### What you should do
Copy out, word for word, the whole passage below on rejecting EEG trials.

>> BEGIN Passage given

After trial rejection based on the EEG signals, we rejected trials with incorrect responses in either one of the two search tasks (19%, min–max across subjects: 9–28%). We also applied a two-step reaction time (RT) trimming: trials with a response faster than 300 ms and slower than 5000 ms were rejected, after which trials with a response of 3 standard deviations above or below the condition- and search-specific mean were excluded. This led to a rejection of 1.8% of all trials (min–max across subjects: 0.4–3.3%). After all trial rejection steps (RT, noise, incorrect response and horizontal eye movements) an average of 71% of all trials was left (mean/min–max % across subjects: First Template Lateralized: 72/59-84; Second Template Lateralized: 71/62-80 Both Lateralized: 70/63-78). These correct and clean trials were divided according to condition (Table 1) and side of the lateralized memory item (left or right) during memory display. For the Both Lateralized condition, contra- and ipsilateral were defined relative to the first template. Whereas all trials were used for analyses of the first (cue-locked) delay period, only trials without a first search task (40%) were used for the analyses of the second (switch-locked) delay period (Table 1). After these preprocessing steps, we concatenated the EEG data files of the 2 sessions for each subject.

>> END Passage given
>> BEGIN Given entries

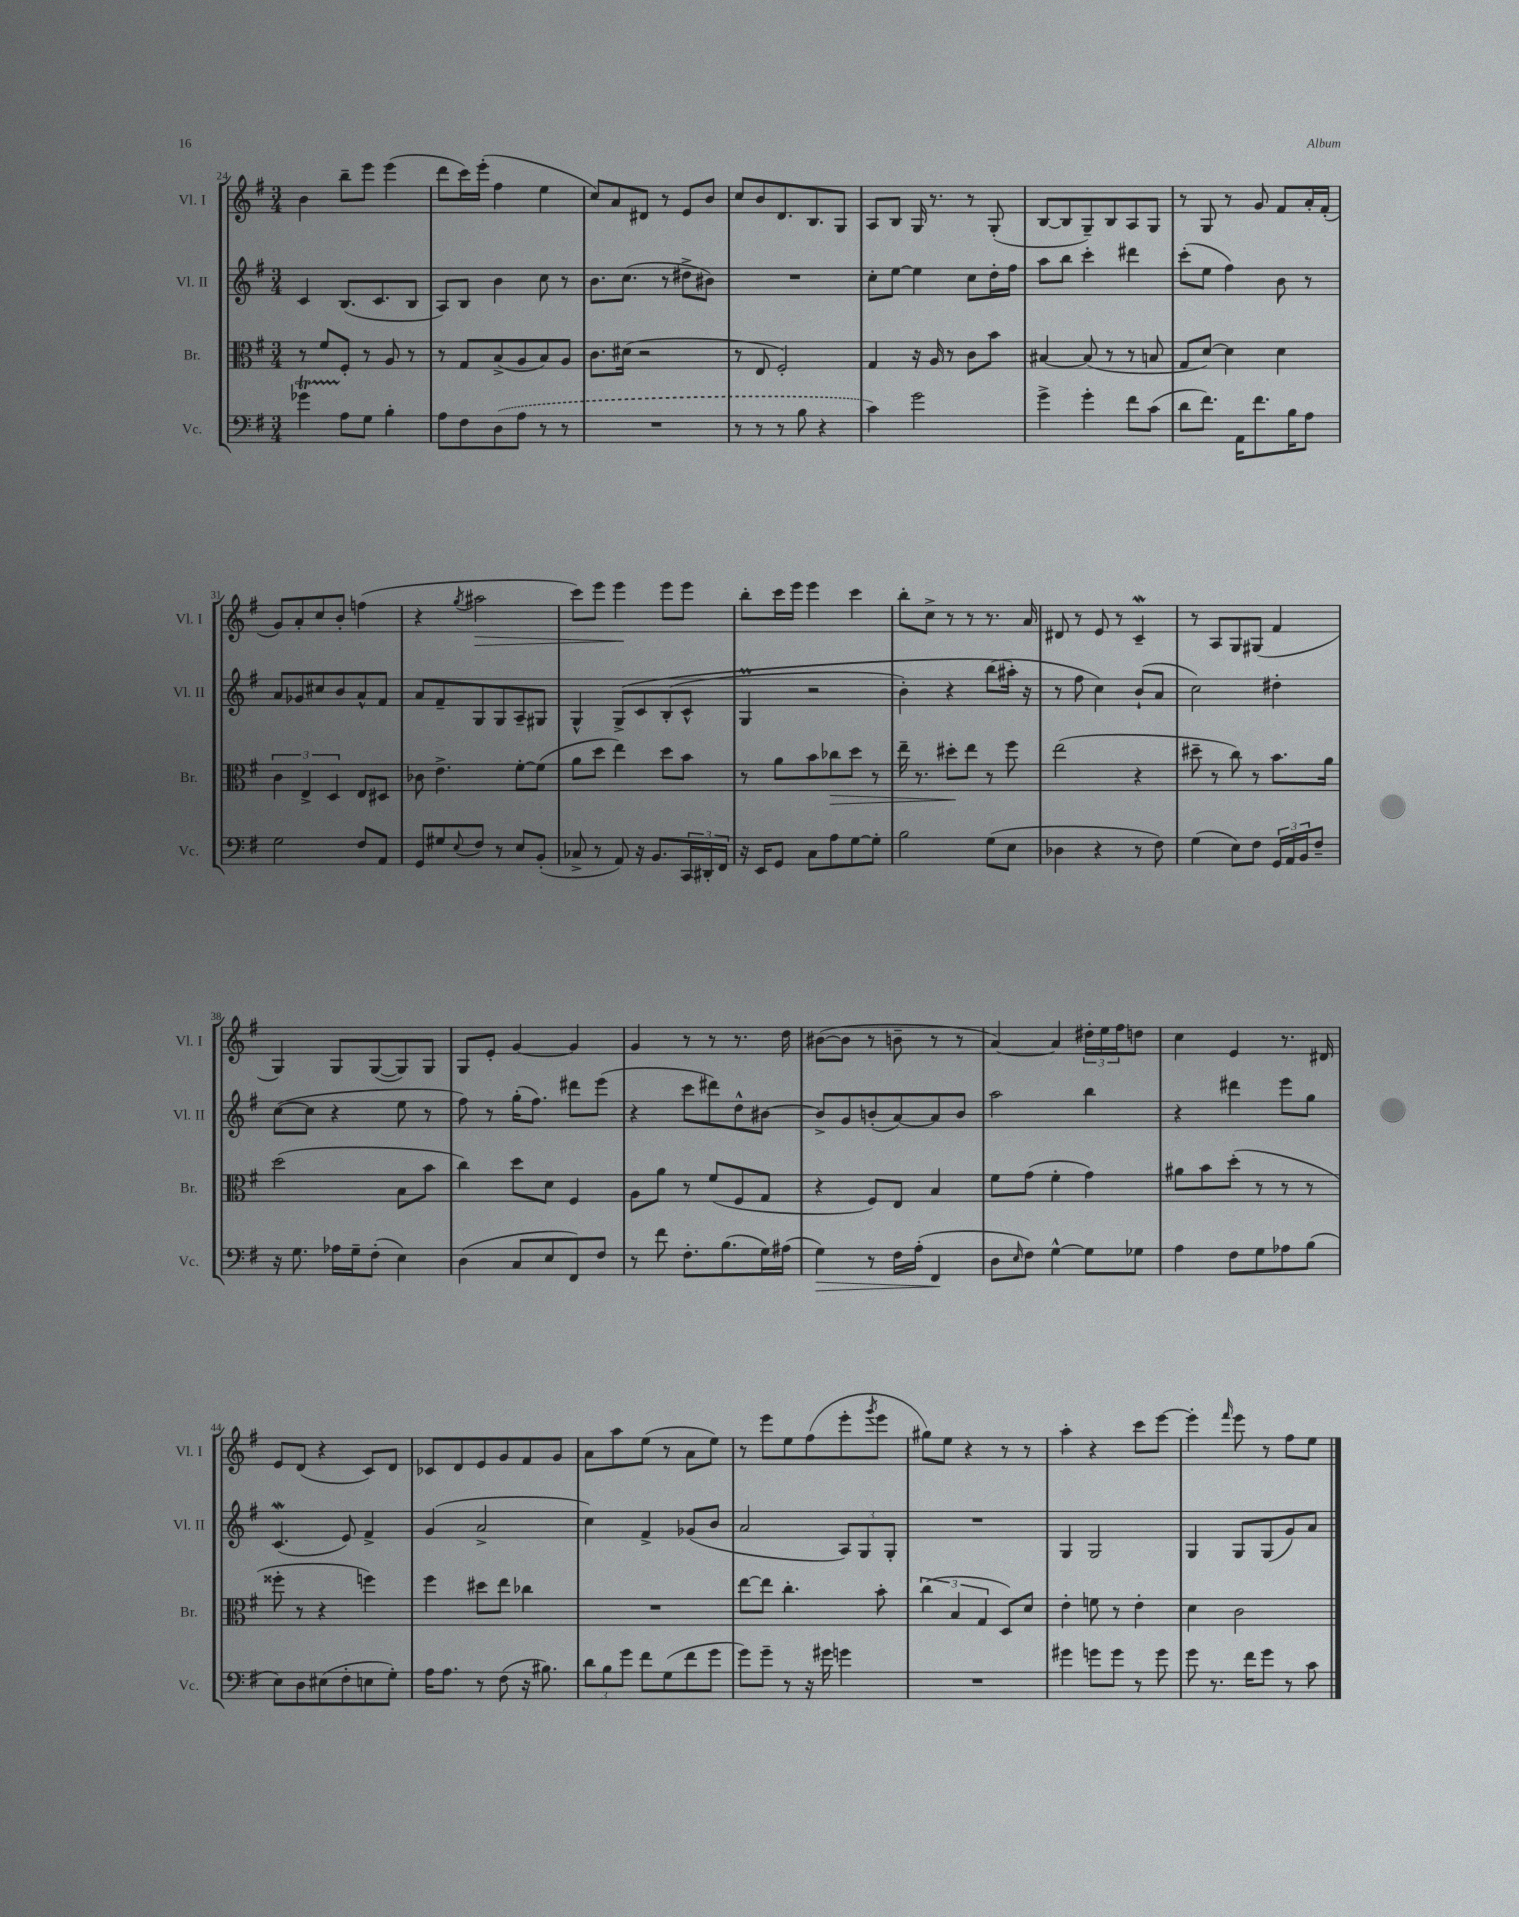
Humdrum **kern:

**kern	**dynam	**kern	**dynam	**kern	**kern	**dynam
*part4	*part4	*part3	*part3	*part2	*part1	*part1
*staff4	*staff4	*staff3	*staff3	*staff2	*staff1	*staff1
*I"Vc.	*	*I"Br.	*	*I"Vl. II	*I"Vl. I	*
*I'Vc.	*	*I'Br.	*	*I'Vl. II	*I'Vl. I	*
*clefF4	*	*clefC3	*	*clefG2	*clefG2	*
*k[f#]	*	*k[f#]	*	*k[f#]	*k[f#]	*
*M3/4	*	*M3/4	*	*M3/4	*M3/4	*
=24	=24	=24	=24	=24	=24	=24
4g-XT\	.	8r	.	4c/	4b\	.
.	.	8f#/L	.	.	.	.
8A\L	.	8F#'/J	.	(8.B/L	8bb~\L	.
8G\J	.	8r	.	.	8eee\J	.
.	.	.	.	8.c/	.	.
4B'\	.	8A/	.	.	(4eee\	.
.	.	8r	.	8B/J	.	.
=25	=25	=25	=25	=25	=25	=25
8A\L	.	8r	.	8A/L)	8ddd\L	.
8F#\	.	8G/L	.	8B/J	16ccc\L)	.
.	.	.	.	.	(16eee'\JJ	.
(8D\	.	(8B^/	.	4b\	4ff#\	.
8A\J	.	8A/	.	.	.	.
8r	.	8B/)	.	8cc\	4ee\	.
8r	.	8A/J	.	8r	.	.
=26	=26	=26	=26	=26	=26	=26
2.r	.	8.c\L	.	8.b\L	8cc/L)	.
.	.	.	.	.	8a/	.
.	.	(16d#X\Jk	.	(8.cc\J	.	.
.	.	2r	.	.	8d#X/J	.
.	.	.	.	8r	8r	.
.	.	.	.	8dd#X^\L	8e/L	.
.	.	.	.	8b#X\J)	8b/J	.
=27	=27	=27	=27	=27	=27	=27
8r	.	8r	.	2.r	8cc/L	.
8r	.	8E/	.	.	8b/	.
8r	.	2F#'/)	.	.	8.d/	.
8B\	.	.	.	.	.	.
.	.	.	.	.	8.B/	.
4r	.	.	.	.	.	.
.	.	.	.	.	8G/J	.
=28	=28	=28	=28	=28	=28	=28
4c\)	.	4G/	.	8cc'\L	8A/L	.
.	.	.	.	[8ee\J	8B/J	.
2g\	.	16r	.	4ee\]	16G/	.
.	.	16A/	.	.	8.r	.
.	.	8r	.	.	.	.
.	.	8c\L	.	8cc\L	8r	.
.	.	8b\J	.	16dd'\L	(8G'/	.
.	.	.	.	16ff#\JJ	.	.
=29	=29	=29	=29	=29	=29	=29
4g^\	.	[4B#X/	.	8aa\L	[8B/L	.
.	.	.	.	8bb\J	8B/]	.
4g'\	.	(8B#/]	.	4ccc'\	8G~/)	.
.	.	8r	.	.	8B/	.
8f#\L	.	8r	.	4ddd#X\	8A/	.
(8c\J	.	8Bn/	.	.	8G/J	.
=30	=30	=30	=30	=30	=30	=30
8d\L	.	8G/L	.	(8ccc'\L	8r	.
8.f#\J)	.	[8d/J)	.	8ee\J	8G/	.
.	.	4d\]	.	4ff#\)	8r	.
16AA\KL	.	.	.	.	.	.
8.f#\	.	.	.	.	8g/	.
.	.	4d\	.	8b\	8f#/L	.
16B\K	.	.	.	.	.	.
8A\J	.	.	.	8r	16a'/L	.
.	.	.	.	.	(16f#'/JJ	.
!!LO:LB:g=z
=31	=31	=31	=31	=31	=31	=31
2G\	.	6c\	.	8a/L	8g/L)	.
.	.	.	.	8g-X/	8a'/	.
.	.	6E^/	.	.	.	.
.	.	.	.	8cc#X/	8cc/	.
.	.	6D/	.	.	.	.
.	.	.	.	8b/	8b'/J	.
8F#/L	.	8E/L	.	8a^^/	(4ffn\	.
8AA/J	.	8D#X/J	.	8f#/J	.	.
=32	=32	=32	=32	=32	=32	=32
8GG/L	.	8c-X\	.	8a/L	4r	.
8G#X/	.	4.e^\	.	8f#~/	.	.
8qqE/	.	.	.	.	8qgg/	.
!	!	!	!	!	!	!LO:HP:b
8F#/J	.	.	.	8G/	2aa#X\	>
8r	.	.	.	8G/	.	.
8E/L	.	[8f#'\L	.	8A~/	.	.
(8BB'/J	.	(8f#\J]	.	8G#X/J	.	.
=33	=33	=33	=33	=33	=33	=33
8C-X^/	.	8a\L	.	4G^^/	8ccc\L)	.
8r	.	8dd\J	.	.	8eee\J	.
8AA/)	.	4ee\)	.	(8G^/L	4eee\	.
16r	.	.	.	8c/	.	.
8.BB/L	.	.	.	.	.	.
.	.	8dd\L	.	(8B'/	8eee\L	]
24CC/L	.	8b\J	.	8c^^/J	8eee\J	.
24DD#X'/	.	.	.	.	.	.
24FF#/JJ	.	.	.	.	.	.
=34	=34	=34	=34	=34	=34	=34
16r	.	8r	.	4GM/	8bb'\L	.
16EE/KL	.	.	.	.	.	.
8GG/J	.	8a\L	.	.	16ccc\L	.
.	.	.	.	.	16eee\JJ	.
8C\L	.	8b\	.	2r	4eee\	.
!	!	!	!LO:HP:b	!	!	!
8A\	.	8cc-X\	>	.	.	.
[8G\	.	8dd\J	.	.	4ccc\	.
8G'\J]	.	8r	.	.	.	.
=35	=35	=35	=35	=35	=35	=35
2B\	.	16ee~\	.	4b'\)	8bb'\L	.
.	.	8.r	.	.	.	.
.	.	.	.	.	8cc^\J	.
.	.	8dd#X'\L	.	4r	8r	.
.	.	8ee\J	]	.	8r	.
(8G\L	.	8r	.	(8bb\L	8.r	.
8E\J	.	8ff#\	.	16aa#X'\Jk)	.	.
.	.	.	.	16r	16a/	.
=36	=36	=36	=36	=36	=36	=36
4D-X\	.	(2ee\	.	8r	8d#X/	.
.	.	.	.	8ff#\	8r	.
4r	.	.	.	4cc\)	8e/	.
.	.	.	.	.	8r	.
8r	.	4r	.	(8b`/L	4cw~/	.
8F#\)	.	.	.	8a/J	.	.
=37	=37	=37	=37	=37	=37	=37
(4G\	.	8dd#X~\	.	2cc\)	8r	.
.	.	8r	.	.	8A/L	.
8E\L)	.	8cc\)	.	.	8G/	.
8F#\J	.	8r	.	.	(8G#X/J	.
24GG/LL	.	8.b\L	.	4dd#X'\	4f#/	.
24AA/	.	.	.	.	.	.
24BB/J	.	.	.	.	.	.
8F#~/J	.	.	.	.	.	.
.	.	16a\Jk	.	.	.	.
!!LO:LB:g=z
=38	=38	=38	=38	=38	=38	=38
16r	.	(2dd\	.	([8cc\L	4G/)	.
8.G\	.	.	.	.	.	.
.	.	.	.	8cc\J]	.	.
16A-X\LL	.	.	.	4r	8G/L	.
16G~\J	.	.	.	.	.	.
(8F#'\J	.	.	.	.	([8G/	.
4E\)	.	8B\L	.	8ee\	8G/])	.
.	.	8b\J	.	8r	8G/J	.
=39	=39	=39	=39	=39	=39	=39
(4D\	.	4cc\)	.	8ff#\)	8G/L	.
.	.	.	.	8r	8e'/J	.
8C/L	.	8dd\L	.	(16gg'\KL	[4g/	.
.	.	.	.	8.ff#\J)	.	.
8E/	.	8d\J	.	.	.	.
8FF#/)	.	4F#/	.	8ddd#X\L	4g/]	.
8F#/J	.	.	.	(8eee\J	.	.
=40	=40	=40	=40	=40	=40	=40
8r	.	8A\L	.	4r	4g/	.
8f#\	.	8a\J	.	.	.	.
8.F#'\L	.	8r	.	8ccc\L	8r	.
.	.	(8f#/L	.	8ddd#X\)	8r	.
(8.B\	.	.	.	.	.	.
.	.	8F#/	.	8dd^^\	8.r	.
16G\L)	.	8G/J	.	[8b#X\J	.	.
(16A#X\JJ	.	.	.	.	16dd\	.
=41	=41	=41	=41	=41	=41	=41
!	!LO:HP:b	!	!	!	!	!
4G\)	>	4r	.	8b#^/L]	([8b#X\L	.
.	.	.	.	8g/	8b#\J]	.
8r	.	8F#/L)	.	(8bn'/	8r	.
16F#\LL	.	8E/J	.	[8a/)	8bn~\	.
(16A'\JJ	.	.	.	.	.	.
4FF#/	.	4B/	.	8a/]	8r	.
.	.	.	.	8b/J	8r	.
.	]	.	.	.	.	.
=42	=42	=42	=42	=42	=42	=42
8D\L	.	8f#\L	.	2aa\	[4a/)	.
16qqE/	.	.	.	.	.	.
8F#\J)	.	(8g\J	.	.	.	.
[4G^^\	.	4f#'\	.	.	4a/]	.
8G\L]	.	4g\)	.	4bb\	24dd#X'\LL	.
.	.	.	.	.	24ee\	.
.	.	.	.	.	24ff#\J	.
8G-X\J	.	.	.	.	8ddn\J	.
=43	=43	=43	=43	=43	=43	=43
4A\	.	8a#X\L	.	4r	4cc\	.
.	.	8b\	.	.	.	.
8F#\L	.	(8dd'\J	.	4ddd#X\	4e/	.
8G\	.	8r	.	.	.	.
8A-X\	.	8r	.	8eee\L	8.r	.
(8B\J	.	8r	.	8gg\J	.	.
.	.	.	.	.	16d#X/	.
!!LO:LB:g=z
=44	=44	=44	=44	=44	=44	=44
8E\L)	.	8ff##X'\	.	(4.cw/	8e/L	.
8D\	.	8r	.	.	(8d/J	.
(8E#X\	.	4r	.	.	4r	.
8F#'\	.	.	.	8e/)	.	.
8En\	.	4ffn\)	.	4f#^/	8c/L)	.
8G'\J)	.	.	.	.	8d/J	.
=45	=45	=45	=45	=45	=45	=45
16A\KL	.	4ff#\	.	(4g/	8c-X/L	.
8.A\J	.	.	.	.	.	.
.	.	.	.	.	8d/	.
8r	.	8dd#X\L	.	2a^/	8e/	.
(8F#\	.	8ee\J	.	.	8g/	.
16r	.	4cc-X\	.	.	8f#/	.
8.B#X\)	.	.	.	.	.	.
.	.	.	.	.	8g/J	.
=46	=46	=46	=46	=46	=46	=46
12d\L	.	2.r	.	4cc\)	8a\L	.
12B\	.	.	.	.	.	.
.	.	.	.	.	8aa\	.
12g\J	.	.	.	.	.	.
8f#\L	.	.	.	4f#^/	(8ee\J	.
(8G\	.	.	.	.	8r	.
8f#\	.	.	.	(8g-X/L	8a\L	.
8g\J	.	.	.	8b/J	8ee\J)	.
=47	=47	=47	=47	=47	=47	=47
8g\L)	.	[8ee\L	.	2a/	8r	.
8g~\J	.	8ee\J]	.	.	8eee\L	.
8r	.	4.cc'\	.	.	8ee\	.
16r	.	.	.	.	(8ff#\	.
16g#X\	.	.	.	.	.	.
4gn\	.	.	.	12A/L)	8eee'\	.
.	.	.	.	12G/	.	.
.	.	.	.	.	8qggg/	.
.	.	8b'\	.	.	8eee\J	.
.	.	.	.	12G'/J	.	.
=48	=48	=48	=48	=48	=48	=48
2.r	.	(6cc\	.	2.r	8gg#X\L)	.
.	.	.	.	.	8ee\J	.
.	.	6B/	.	.	.	.
.	.	.	.	.	4r	.
.	.	6G/	.	.	.	.
.	.	8D/L)	.	.	8r	.
.	.	8d/J	.	.	8r	.
=49	=49	=49	=49	=49	=49	=49
4g#X\	.	4e'\	.	4G/	4aa'\	.
8gn\L	.	8fn\	.	2G/	4r	.
8g\J	.	8r	.	.	.	.
8r	.	4e'\	.	.	8ccc\L	.
8g\	.	.	.	.	[8eee\J	.
=50	=50	=50	=50	=50	=50	=50
8g\	.	4d\	.	4G/	4eee'\]	.
8.r	.	.	.	.	.	.
.	.	.	.	.	16qqfff#/	.
.	.	2c\	.	8G/L	8eee\	.
16f#\KL	.	.	.	.	.	.
8g\J	.	.	.	(8G/	8r	.
8r	.	.	.	8g/)	8ff#\L	.
8c\	.	.	.	8a/J	8ee\J	.
==	==	==	==	==	==	==
*-	*-	*-	*-	*-	*-	*-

>> END Given entries

### Reply
After trial rejection based on the EEG signals, we rejected trials with incorrect responses in either one of the two search tasks (19%, min–max across subjects: 9–28%). We also applied a two-step reaction time (RT) trimming: trials with a response faster than 300 ms and slower than 5000 ms were rejected, after which trials with a response of 3 standard deviations above or below the condition- and search-specific mean were excluded. This led to a rejection of 1.8% of all trials (min–max across subjects: 0.4–3.3%). After all trial rejection steps (RT, noise, incorrect response and horizontal eye movements) an average of 71% of all trials was left (mean/min–max % across subjects: First Template Lateralized: 72/59-84; Second Template Lateralized: 71/62-80 Both Lateralized: 70/63-78). These correct and clean trials were divided according to condition (Table 1) and side of the lateralized memory item (left or right) during memory display. For the Both Lateralized condition, contra- and ipsilateral were defined relative to the first template. Whereas all trials were used for analyses of the first (cue-locked) delay period, only trials without a first search task (40%) were used for the analyses of the second (switch-locked) delay period (Table 1). After these preprocessing steps, we concatenated the EEG data files of the 2 sessions for each subject.